# [Your assignment]
All of the records below are to be output exactly; no image belongs in the result.

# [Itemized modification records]
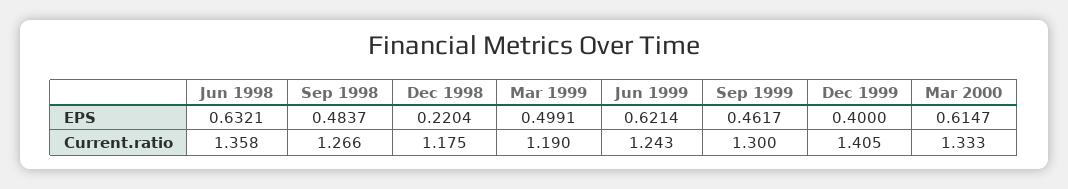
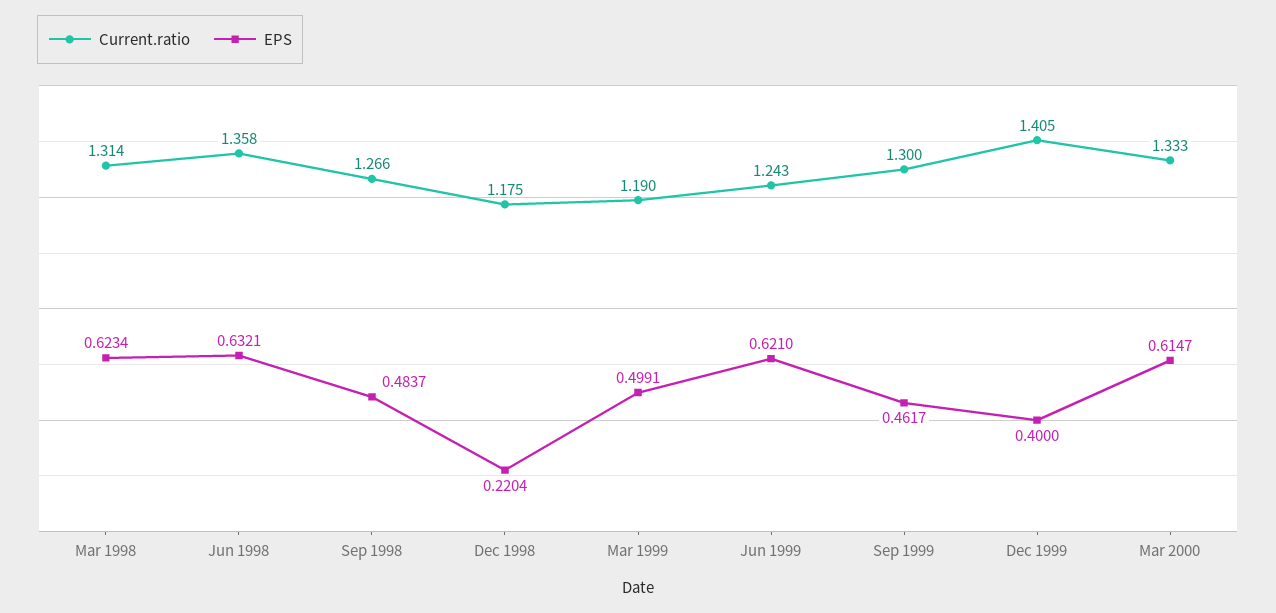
  {
    "EPS": {
      "Jun 1998": 0.6321,
      "Sep 1998": 0.4837,
      "Dec 1998": 0.2204,
      "Mar 1999": 0.4991,
-     "Jun 1999": 0.6214,
+     "Jun 1999": 0.621,
      "Sep 1999": 0.4617,
      "Dec 1999": 0.4,
-     "Mar 2000": 0.6147
+     "Mar 2000": 0.6147,
+     "Mar 1998": 0.6234
    },
    "Current.ratio": {
      "Jun 1998": 1.358,
      "Sep 1998": 1.266,
      "Dec 1998": 1.175,
      "Mar 1999": 1.19,
      "Jun 1999": 1.243,
      "Sep 1999": 1.3,
      "Dec 1999": 1.405,
-     "Mar 2000": 1.333
+     "Mar 2000": 1.333,
+     "Mar 1998": 1.314
    }
  }

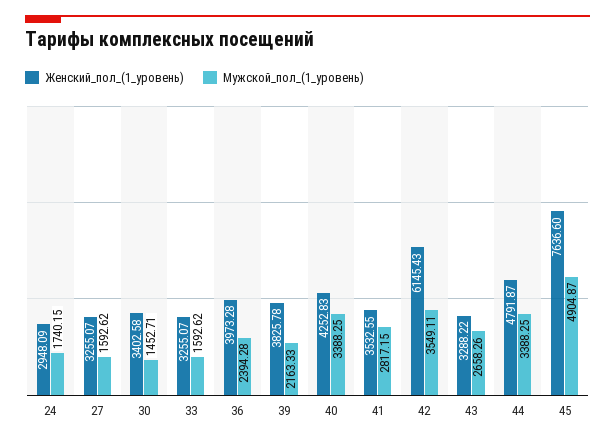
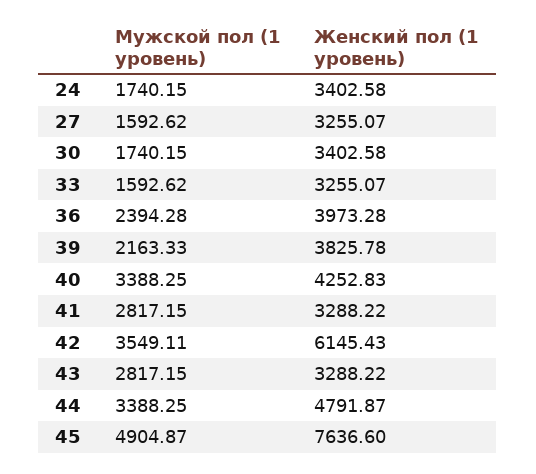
  {
    "Женский_пол_(1_уровень)": {
-     "24": 2948.09,
+     "24": 3402.58,
      "27": 3255.07,
      "30": 3402.58,
      "33": 3255.07,
      "36": 3973.28,
      "39": 3825.78,
      "40": 4252.83,
-     "41": 3532.55,
+     "41": 3288.22,
      "42": 6145.43,
      "43": 3288.22,
      "44": 4791.87,
      "45": 7636.6
    },
    "Мужской_пол_(1_уровень)": {
      "24": 1740.15,
      "27": 1592.62,
-     "30": 1452.71,
+     "30": 1740.15,
      "33": 1592.62,
      "36": 2394.28,
      "39": 2163.33,
      "40": 3388.25,
      "41": 2817.15,
      "42": 3549.11,
-     "43": 2658.26,
+     "43": 2817.15,
      "44": 3388.25,
      "45": 4904.87
    }
  }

# [Output for this task]
  {
    "EPS": {
      "Jun 1998": 0.6321,
      "Sep 1998": 0.4837,
      "Dec 1998": 0.2204,
      "Mar 1999": 0.4991,
-     "Jun 1999": 0.6214,
+     "Jun 1999": 0.621,
      "Sep 1999": 0.4617,
      "Dec 1999": 0.4,
-     "Mar 2000": 0.6147
+     "Mar 2000": 0.6147,
+     "Mar 1998": 0.6234
    },
    "Current.ratio": {
      "Jun 1998": 1.358,
      "Sep 1998": 1.266,
      "Dec 1998": 1.175,
      "Mar 1999": 1.19,
      "Jun 1999": 1.243,
      "Sep 1999": 1.3,
      "Dec 1999": 1.405,
-     "Mar 2000": 1.333
+     "Mar 2000": 1.333,
+     "Mar 1998": 1.314
    }
  }

  {
    "Женский_пол_(1_уровень)": {
-     "24": 2948.09,
+     "24": 3402.58,
      "27": 3255.07,
      "30": 3402.58,
      "33": 3255.07,
      "36": 3973.28,
      "39": 3825.78,
      "40": 4252.83,
-     "41": 3532.55,
+     "41": 3288.22,
      "42": 6145.43,
      "43": 3288.22,
      "44": 4791.87,
      "45": 7636.6
    },
    "Мужской_пол_(1_уровень)": {
      "24": 1740.15,
      "27": 1592.62,
-     "30": 1452.71,
+     "30": 1740.15,
      "33": 1592.62,
      "36": 2394.28,
      "39": 2163.33,
      "40": 3388.25,
      "41": 2817.15,
      "42": 3549.11,
-     "43": 2658.26,
+     "43": 2817.15,
      "44": 3388.25,
      "45": 4904.87
    }
  }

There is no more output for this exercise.